Cost Issues: A base price for the very plain Forester 2.5X starts at $20,250, but again, the Forester is best in either the 2.5X or 2.5XT Limited edition. Still, for a fully loaded Forester with all-wheel drive, $29,694 is a very strong deal.

Activity & Performance Ability: The turbo engine is a great addition, but maybe not the best for gas economy. The trusty 4-speed transmission has become way too noticeable when downshifting and generally would conserve gas better if the engineers just threw in a gear or two. There is always great visibility in a Forester. Between the panoramic sunroof and second-row reclining seats with an optional center cup holder that pulls down, your passengers will be happy. But they just might have heard better sound systems elsewhere.

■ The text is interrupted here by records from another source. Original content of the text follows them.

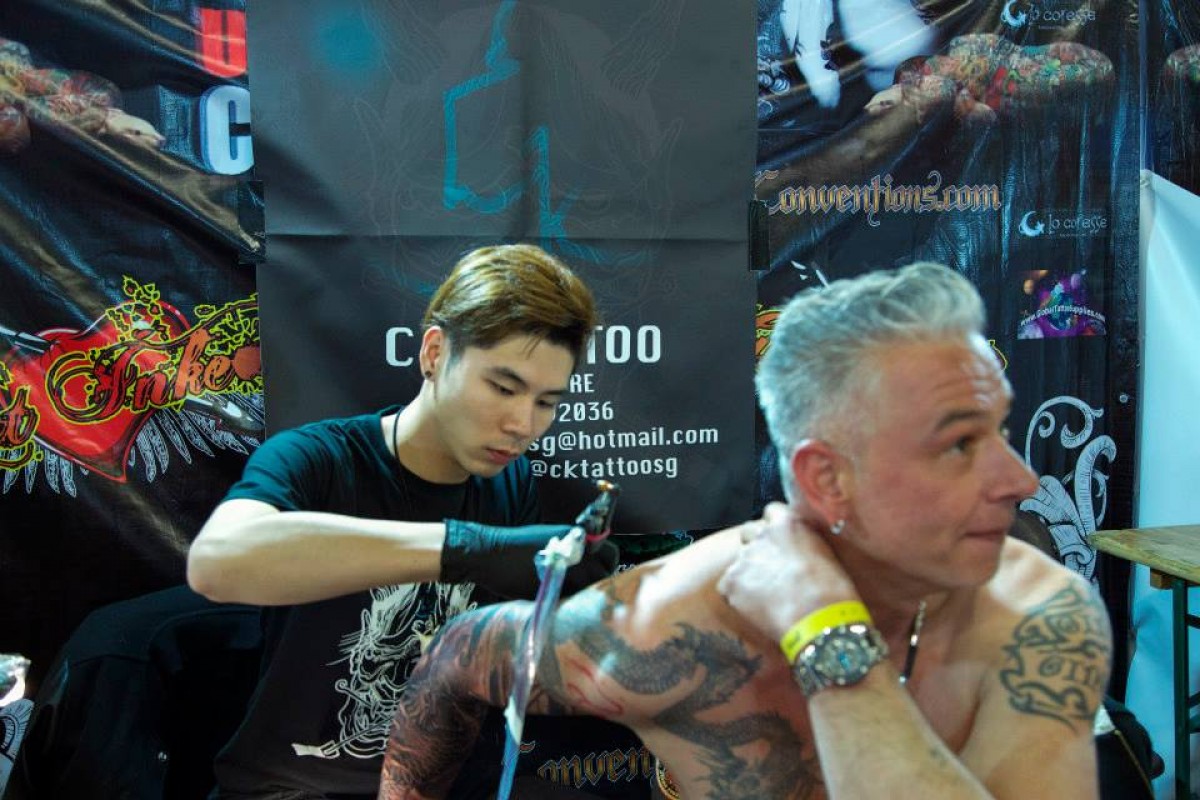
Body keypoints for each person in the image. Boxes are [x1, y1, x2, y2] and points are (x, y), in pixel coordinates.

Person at [378, 262, 1113, 799]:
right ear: (828, 479)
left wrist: (823, 626)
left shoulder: (1036, 612)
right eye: (958, 444)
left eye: (1001, 431)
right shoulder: (676, 621)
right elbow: (458, 656)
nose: (1022, 480)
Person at [186, 243, 621, 799]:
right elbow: (216, 563)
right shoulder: (319, 460)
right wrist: (466, 548)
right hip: (286, 787)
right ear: (435, 353)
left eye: (546, 402)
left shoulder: (509, 482)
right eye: (503, 387)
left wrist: (568, 611)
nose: (522, 424)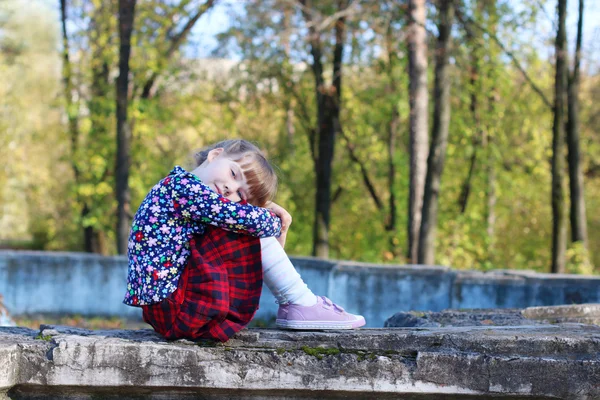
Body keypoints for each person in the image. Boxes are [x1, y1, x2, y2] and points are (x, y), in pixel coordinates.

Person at [124, 139, 365, 342]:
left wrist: (259, 209)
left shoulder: (182, 189)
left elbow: (233, 213)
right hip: (175, 309)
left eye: (241, 193)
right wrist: (277, 221)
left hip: (170, 308)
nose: (231, 188)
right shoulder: (183, 188)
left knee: (242, 220)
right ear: (215, 155)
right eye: (233, 173)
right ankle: (299, 302)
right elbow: (246, 219)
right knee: (246, 224)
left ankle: (299, 303)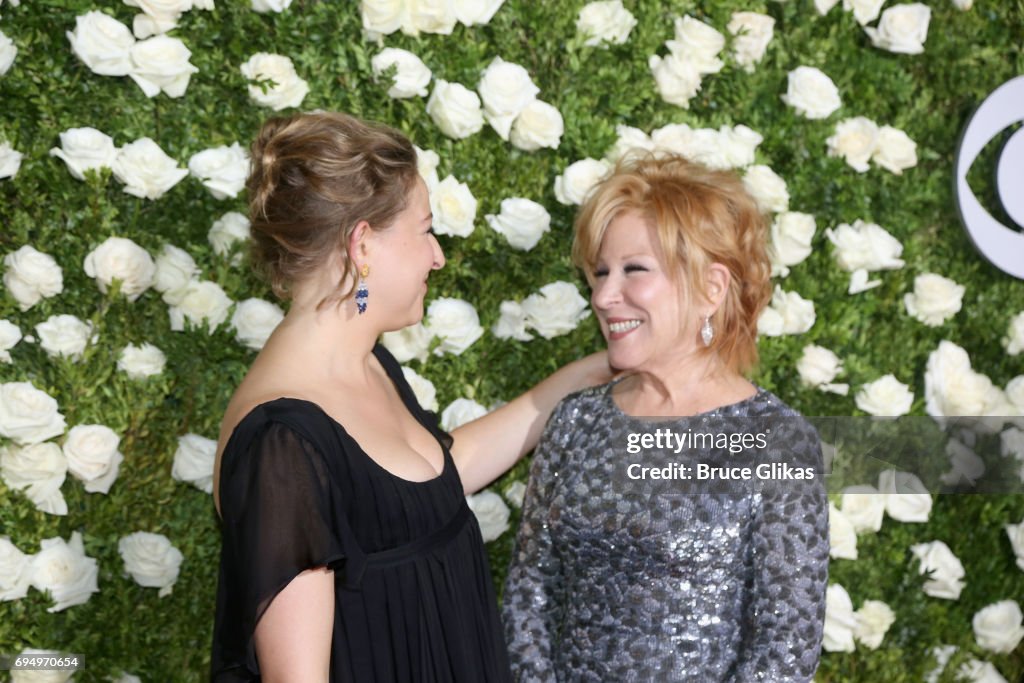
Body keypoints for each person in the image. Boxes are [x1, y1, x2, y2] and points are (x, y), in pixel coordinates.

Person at [210, 111, 608, 682]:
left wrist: (583, 375)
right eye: (424, 231)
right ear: (363, 244)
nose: (437, 256)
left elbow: (429, 488)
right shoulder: (283, 446)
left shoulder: (365, 360)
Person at [502, 154, 829, 681]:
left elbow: (784, 650)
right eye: (601, 272)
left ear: (710, 288)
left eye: (634, 270)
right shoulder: (576, 422)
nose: (605, 297)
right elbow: (529, 596)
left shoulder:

The Green Concern: Nature-lovers will love the panoramic moonroof, which I've only found elsewhere on similar small-SUV styles like the BMW X3 as well as some VW products (Tiguan and Jetta SportsWagen). The non-turbo 2.5-liter engine rates clean EPA greenhouse scores (as high as 10) and turbo slightly less clean (as low as 6).

FINAL PARTING WORDS
The Forester is a reliable ride with a proven all-wheel drive system. But if Subaru is not careful, they could loose a lot of the Millennial business (first-time buyers in the 15-30 years of age bracket) due to their limited tech and audio packages.